As a comic book fan, I’m (a) excited when a superhero movie gets made, (b) thrilled when it’s good and (c) ecstatic when it’s great.

I don’t have many occasions to feel option (c), but I did last summer when I saw a screening of “The Dark Knight,” now on DVD. Building on the solid foundation of 2005’s “Batman Begins,” this movie spreads its wings (sorry) and tells an even better story. With Batman’s origin out of the way, the fun can really begin.

Of course, the fun this time around revolves around the nightmarish antics of the Joker. Only a year younger than Batman (he debuted in comics in 1940), the Joker is his perfect adversary.
While Batman is all about restoring order, the Joker is all about creating chaos. Why? For no good reason, of course. That’s part of the chaos. The weakest element of “Batman Begins” was its rather bland villains. That is definitely not a problem here.

Critics raved about (the late) Heath Ledger’s performance as The Joker, and for good reason. He’s the glue that holds this movie together, the single element that puts everything else in motion. It’s no coincidence that director Christopher Nolan opens the movie with a bank robbery orchestrated by the Joker, and as his psychotically brilliant plan unfolds (and the bodies of his associates pile up), we’re unnerved by how deranged the Joker appears to be (this isn’t Jack Nicholson’s Joker, to say nothing of Cesar Romero’s), but we can’t help but admire his twisted brilliance.

And that’s just for openers. Throughout the film, Ledger creates a character with some obviously disturbing depths, but he doesn’t reveal what’s lurking at the bottom. His ever-changing origin story is funny, but it’s creepy, too. Few things are scarier than an unknowable monster, and when the end credits roll, we know nothing more about the Joker than we did at the beginning.

But “The Dark Knight” is more than just the Joker. Christian Bale is back as Batman, along with Michael Caine (reliable butler Alfred), Morgan Freeman (loyal aide Lucius Fox) and Gary Oldman (conflicted cop Jim Gordon). They’re all excellent (though I wish Bale would drop the growl he uses as Batman), and they get fine support from newcomers Aaron Eckhart (district attorney Harvey Dent) and Maggie Gyllenhaal (Bruce Wayne’s flame Rachel Dawes, replacing Katie Holmes).
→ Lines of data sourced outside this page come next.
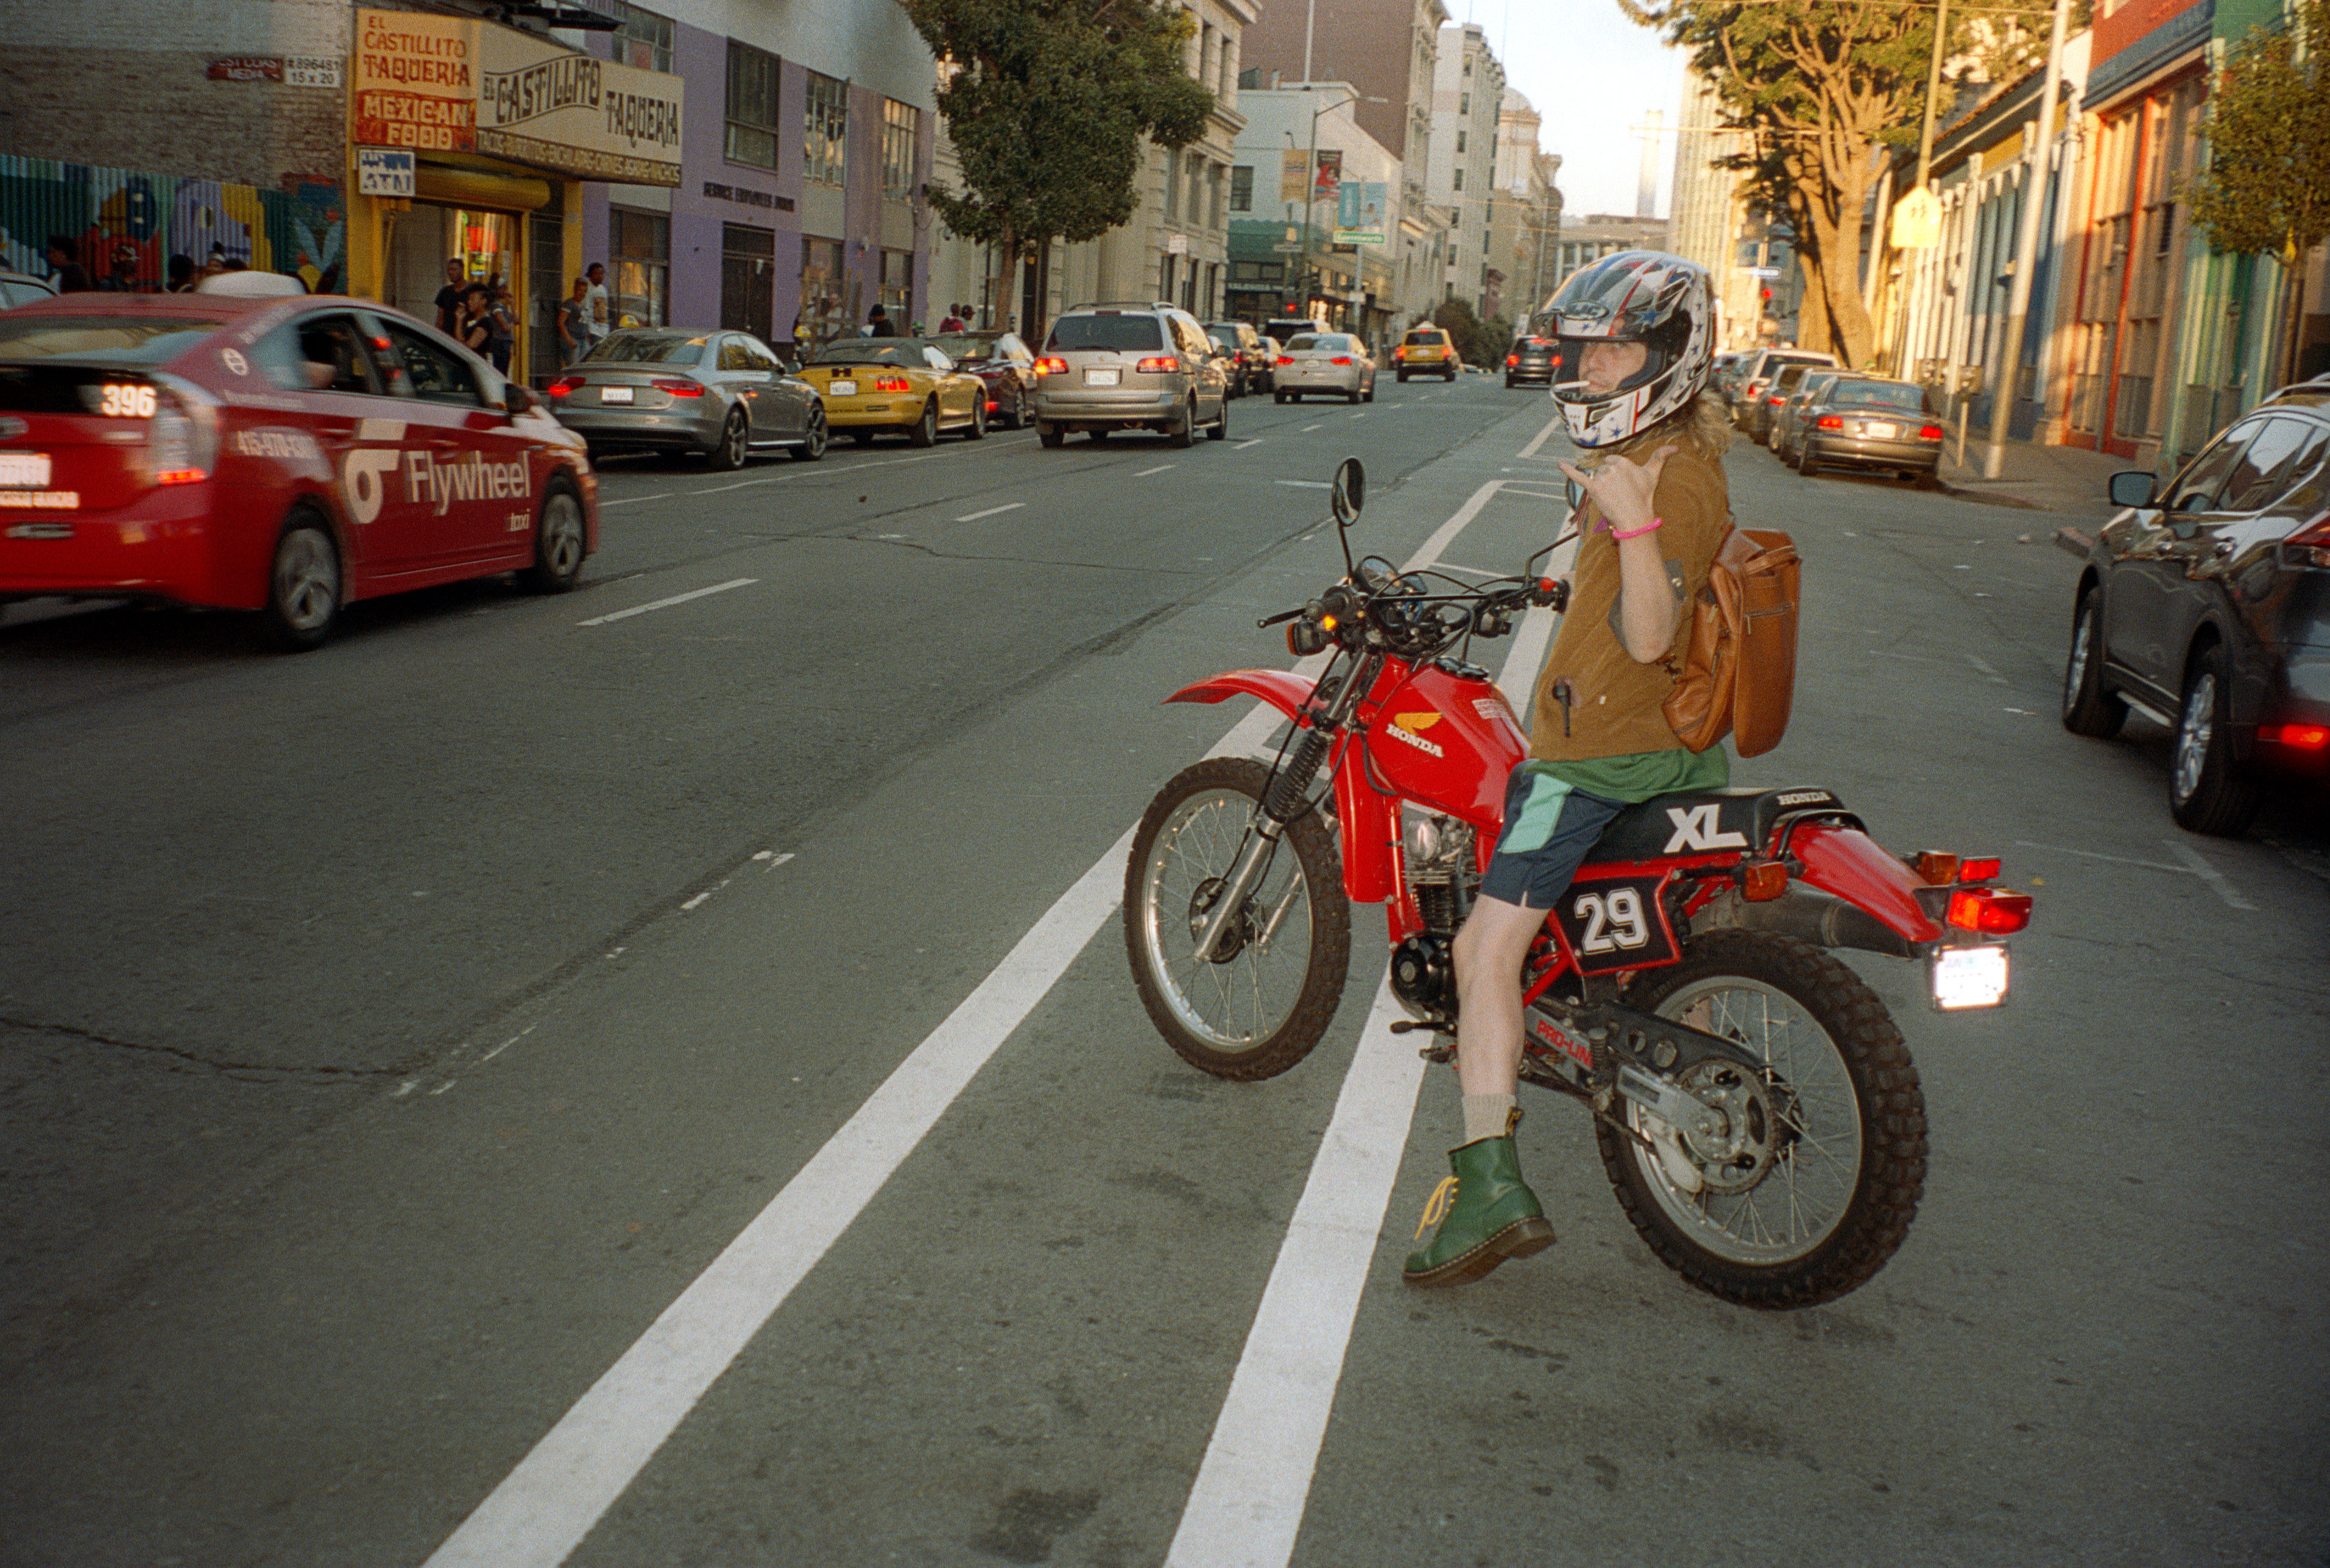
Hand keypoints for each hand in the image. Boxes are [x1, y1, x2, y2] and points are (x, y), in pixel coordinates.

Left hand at [1558, 444, 1675, 536]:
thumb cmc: (1644, 496)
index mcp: (1622, 461)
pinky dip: (1568, 471)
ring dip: (1601, 486)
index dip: (1615, 473)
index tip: (1622, 484)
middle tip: (1619, 492)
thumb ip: (1660, 457)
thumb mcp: (1653, 474)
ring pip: (1595, 477)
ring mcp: (1602, 478)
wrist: (1636, 517)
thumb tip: (1675, 446)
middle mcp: (1611, 467)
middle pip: (1602, 469)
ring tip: (1612, 497)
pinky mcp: (1594, 489)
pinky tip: (1559, 463)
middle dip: (1608, 480)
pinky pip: (1578, 477)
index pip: (1611, 461)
Besides Bale (and, of course, Ledger), the real star here is Nolan, who brings the same bracing intelligence and knack for filmmaking that he delivered in “Memento” and “The Prestige,” two of the best movies of the past 10 years. “The Dark Knight” has a sumptuous visual style, with Gotham painted in bold black and blue, a city threatened by darkness even in the middle of the day.

But it’s the writing that stays with you, a rare superhero script that delivers more than mere movie thrills. “The Dark Knight” (which Nolan wrote with his brother, Jonathan) is actually about something.

The movie ends on a note that’s downbeat and thrilling: Batman has to make a sacrifice for the greater good, and no one can know about it. As the credits role, he’s a villain in the eyes of everyone in Gotham and the city’s greatest hero. I have no idea what’s coming in the next Batman movie, but I can’t wait to find out.